TESTO DI LETTURA:
La doppia sconfitta di Cameron in Europa

Il primo ministro britannico David Cameron ha subìto una doppia sconfitta in Europa nell’ultimo mese. Una sconfitta elettorale alle elezioni per il rinnovo del Parlamento Europeo che si sono tenute tra il 22 e il 25 maggio, seguita da una sconfitta diplomatica e politica rappresentata dalla nomina di Jean-Claude Juncker a presidente della Commissione Europea. In realtà, molti osservatori avevano previsto entrambe le cose, ma David Cameron ha portato avanti la sua strategia fino ad esserne quasi umiliato (politicamente parlando) sia a livello europeo, sia a livello nazionale.

Innanzitutto il risultato del voto: nel Regno Unito è andato molto bene lo UKIP – il partito indipendentista e anti europeista guidato da Nigel Farage – che ha ottenuto il 27,5 per cento dei voti. A seguire il Partito Laburista (25,4 per cento dei voti) e il Partito Conservatore (23,9 per cento dei voti) di cui fa parte il primo ministro. Per Cameron e il suo gruppo politico è stata una vera disfatta, considerando che i laburisti non stanno di certo attraversando il loro periodo migliore. Per rendere ancora meglio l’idea di come sono andate le cose, con le parole di Nigel Farage: «Mai prima di ora, nella storia politica del Regno Unito, un partito visto come “di protesta” aveva vinto delle elezioni a livello nazionale».

Oltre a un’inevitabile ridistribuzione dei rapporti di forza all’interno del paese, il risultato delle elezioni ha fatto in modo che Cameron rivedesse parte della sua linea politica estera, soprattutto durante le riunioni che si sono tenute nei giorni successivi in Europa con gli altri capi di Stato e di governo. Fin dalle prime trattative per la nomina del prossimo presidente della Commissione Europea, che andrà a sostituire il portoghese José Manuel Barroso (operativamente) a partire da metà ottobre, Cameron è risultato essere in netta minoranza. A tal proposito, venerdì 27 giugno il Consiglio Europeo – il vertice dei capi di Stato e di governo dell’Unione Europea – ha deciso che il nome prescelto è quello dell’ex primo ministro del Lussemburgo Jean-Claude Juncker (il candidato del Partito Popolare Europeo), anche se la nomina dovrà essere approvata in seguito dal Parlamento Europeo. Le trattative sono durate circa un mese, anche per la novità della cosa: per la prima volta, infatti, era stato previsto che il risultato delle elezioni europee fosse tenuto da conto nella scelta del presidente.

COSA FARE:
(a) Riporta testualmente il passo dell'articolo sulla doppia sconfitta di Cameron che comincia con "La doppia sconfitta" e prosegue fino a "a livello nazionale.".
(b) Riassumi in due frasi l'articolo sulla doppia sconfitta di Cameron.

DATI ESTRATTI:
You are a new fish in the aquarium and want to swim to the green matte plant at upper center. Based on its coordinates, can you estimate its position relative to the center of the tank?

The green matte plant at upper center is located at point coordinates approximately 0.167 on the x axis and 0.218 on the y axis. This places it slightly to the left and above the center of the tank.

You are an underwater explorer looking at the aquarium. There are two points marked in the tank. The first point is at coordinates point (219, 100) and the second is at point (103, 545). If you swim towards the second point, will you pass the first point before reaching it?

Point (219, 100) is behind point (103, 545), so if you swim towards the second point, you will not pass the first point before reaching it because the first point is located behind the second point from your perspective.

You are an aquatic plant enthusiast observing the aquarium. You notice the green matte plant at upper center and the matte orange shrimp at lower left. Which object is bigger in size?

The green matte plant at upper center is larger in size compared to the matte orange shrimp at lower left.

SOLUZIONI:
(a)
La doppia sconfitta di Cameron in Europa

Il primo ministro britannico David Cameron ha subìto una doppia sconfitta in Europa nell’ultimo mese. Una sconfitta elettorale alle elezioni per il rinnovo del Parlamento Europeo che si sono tenute tra il 22 e il 25 maggio, seguita da una sconfitta diplomatica e politica rappresentata dalla nomina di Jean-Claude Juncker a presidente della Commissione Europea. In realtà, molti osservatori avevano previsto entrambe le cose, ma David Cameron ha portato avanti la sua strategia fino ad esserne quasi umiliato (politicamente parlando) sia a livello europeo, sia a livello nazionale.

(b) Alle elezioni europee tenute tra il 22 e il 25 maggio, il Partito Conservatore del primo ministro britannico David Cameron ha ottenuto il 23,9 per cento dei voti, dietro lo UKIP di Nigel Farage (27,5 per cento) e il Partito Laburista (25,4 per cento). Il 27 giugno il Consiglio Europeo ha poi scelto Jean-Claude Juncker come presidente della Commissione Europea, una nomina che dovrà essere approvata dal Parlamento Europeo e su cui Cameron era rimasto in netta minoranza.